Powerful artificial intelligence (AI) models like ChatGPT need copious amounts of power to run so they are usually housed in vast data centers. But a new breakthrough could compress these AI models so they fit onto a smartphone or laptop.
A new algorithm, dubbed Calibration Aware Low precision Decomposition with Low Rank Adaptation (CALDERA), compresses the massive amounts of data needed to run a large language model (LLM) by trimming redundancies in the code and reducing the precision of its layers of information.
This leaner LLM performs with accuracy and nuance at slightly lower levels than the uncompressed version, scientists said in a study published May 24 to the preprint database arXiv, ahead of a presentation at the Conference on Neural Information Processing Systems (NeurIPS) in December.
"Any time you can reduce the computational complexity, storage and bandwidth requirements of using AI models, you can enable AI on devices and systems that otherwise couldn't handle such compute- and memory-intensive tasks," study co-author Andrea Goldsmith, professor of electrical and computer engineering at Princeton University, said in a statement.
Whenever someone uses ChatGPT (to take one popular example) on their phone or laptop, any request made is sent to huge, remote servers, where the data is processed at a great environmental and financial cost, the scientists said in the study. This is because AI models of this size consume large amounts of processing power as they tap into hundreds, if not thousands, of components such as graphics processing units (GPUs). Therefore, to perform these requests using the single GPU on a small device, the size and scope of the AI model must be compressed.
To compress an LLM, CALDERA combines two techniques. The first technique is "low-precision," which reduces the number of bits (1s and 0s of data) used to store information, which speeds up storage and processing while improving energy efficiency, the scientists said. The second, called "low-rank," refers to reducing redundancies in the learnable parameters used in training LLMs.
"We proposed a generic algorithm for compressing large data sets or large matrices. And then we realized that nowadays, it's not just the data sets that are large, but the models being deployed are also getting large. So, we could also use our algorithm to compress these models," study co-author Rajarshi Saha, a doctoral student at Stanford University, said in the statement. "Using both of these properties together, we are able to get much more compression than either of these techniques can achieve individually."
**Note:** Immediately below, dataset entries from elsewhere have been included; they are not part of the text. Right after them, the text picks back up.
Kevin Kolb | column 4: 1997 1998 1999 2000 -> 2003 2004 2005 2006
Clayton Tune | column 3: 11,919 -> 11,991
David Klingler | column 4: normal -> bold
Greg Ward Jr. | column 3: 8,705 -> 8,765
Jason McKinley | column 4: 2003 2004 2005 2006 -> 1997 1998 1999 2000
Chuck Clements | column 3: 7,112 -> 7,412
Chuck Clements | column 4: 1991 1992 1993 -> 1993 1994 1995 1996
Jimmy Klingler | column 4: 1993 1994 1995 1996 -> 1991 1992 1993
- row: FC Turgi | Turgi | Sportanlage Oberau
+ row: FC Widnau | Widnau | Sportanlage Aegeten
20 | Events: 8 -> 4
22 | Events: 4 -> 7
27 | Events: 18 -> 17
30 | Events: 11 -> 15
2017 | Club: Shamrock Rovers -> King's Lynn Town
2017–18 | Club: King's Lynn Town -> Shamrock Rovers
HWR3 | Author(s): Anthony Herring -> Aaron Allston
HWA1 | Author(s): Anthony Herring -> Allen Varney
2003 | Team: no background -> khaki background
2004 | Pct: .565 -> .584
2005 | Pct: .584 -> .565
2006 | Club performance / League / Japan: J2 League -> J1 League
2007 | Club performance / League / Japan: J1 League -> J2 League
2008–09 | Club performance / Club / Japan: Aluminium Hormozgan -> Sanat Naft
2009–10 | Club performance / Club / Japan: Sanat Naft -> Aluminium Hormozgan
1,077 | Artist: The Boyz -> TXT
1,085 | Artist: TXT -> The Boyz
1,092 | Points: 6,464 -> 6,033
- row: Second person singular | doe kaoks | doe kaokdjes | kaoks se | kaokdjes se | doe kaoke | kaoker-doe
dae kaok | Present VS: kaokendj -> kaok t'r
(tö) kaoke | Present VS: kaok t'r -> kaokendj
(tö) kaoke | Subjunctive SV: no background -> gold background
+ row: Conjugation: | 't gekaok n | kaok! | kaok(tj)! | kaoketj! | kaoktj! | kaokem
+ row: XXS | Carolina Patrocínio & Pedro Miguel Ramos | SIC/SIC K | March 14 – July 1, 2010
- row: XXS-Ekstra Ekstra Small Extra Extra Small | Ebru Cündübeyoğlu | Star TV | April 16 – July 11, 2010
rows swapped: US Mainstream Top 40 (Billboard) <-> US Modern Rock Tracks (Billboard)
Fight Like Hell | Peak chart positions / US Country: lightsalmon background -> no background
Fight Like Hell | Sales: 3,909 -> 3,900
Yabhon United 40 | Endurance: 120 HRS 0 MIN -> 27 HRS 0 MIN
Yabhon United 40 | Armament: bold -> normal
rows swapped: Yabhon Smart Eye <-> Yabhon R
The team tested the algorithm on Meta's open-source Llama 2 and Llama 3 models and registered an improvement of up to 5% against existing compression algorithms that use just one of the two techniques. The results could pave the way for LLMs to be stored and run on smartphones or laptops in the future, in instances where privacy is paramount and when maximum precision is not necessary.
However, the scientists cautioned that LLMs are not optimized to run efficiently on such devices.
"You won't be happy if you are running an LLM and your phone drains out of charge in an hour. But I wouldn't say that there's one single technique that solves all the problems," Saha said in the statement. "What we propose in this paper is one technique that is used in combination with techniques proposed in prior works. And I think this combination will enable us to use LLMs on mobile devices more efficiently and get more accurate results."